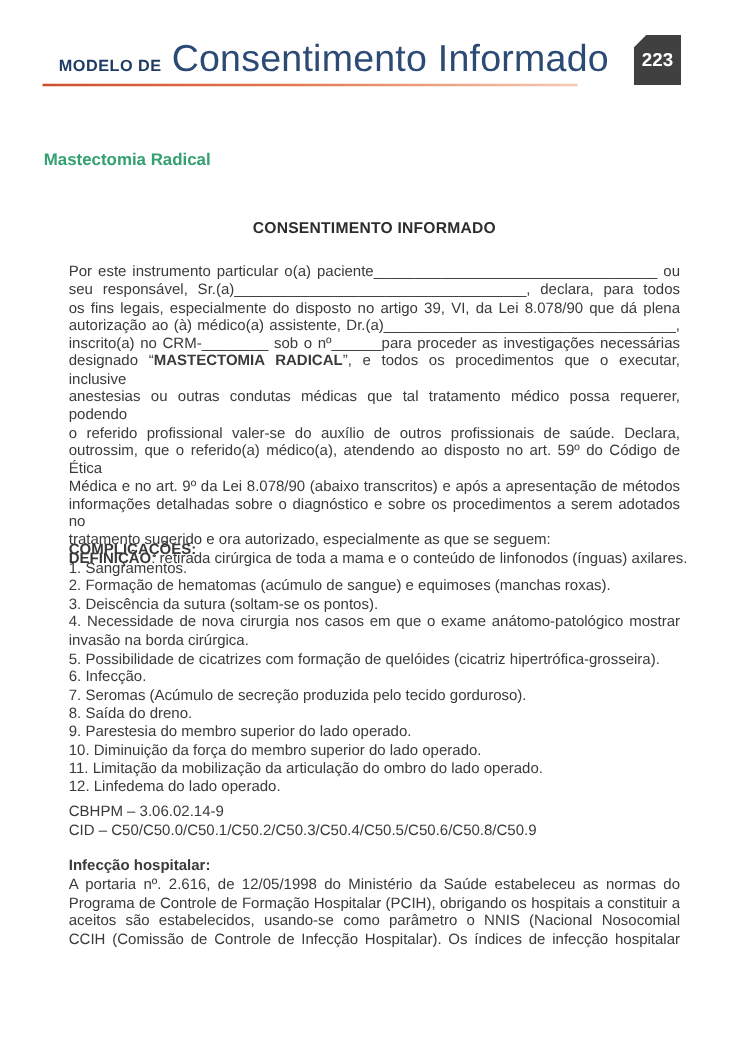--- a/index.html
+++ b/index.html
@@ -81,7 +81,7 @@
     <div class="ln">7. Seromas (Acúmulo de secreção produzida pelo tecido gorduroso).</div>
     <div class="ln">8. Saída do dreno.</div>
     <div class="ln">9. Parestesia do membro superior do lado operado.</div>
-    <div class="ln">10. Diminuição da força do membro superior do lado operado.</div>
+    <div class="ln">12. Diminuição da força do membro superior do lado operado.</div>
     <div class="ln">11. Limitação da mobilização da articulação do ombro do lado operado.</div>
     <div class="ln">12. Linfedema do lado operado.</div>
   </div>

____________

• **WHAT IS BEING ASKED**: Every line of the records above where the string "lado" is found should be copied.

• **ANSWER SECTION**:
     <div class="ln">9. Parestesia do membro superior do lado operado.</div>
-    <div class="ln">10. Diminuição da força do membro superior do lado operado.</div>
+    <div class="ln">12. Diminuição da força do membro superior do lado operado.</div>
     <div class="ln">11. Limitação da mobilização da articulação do ombro do lado operado.</div>
     <div class="ln">12. Linfedema do lado operado.</div>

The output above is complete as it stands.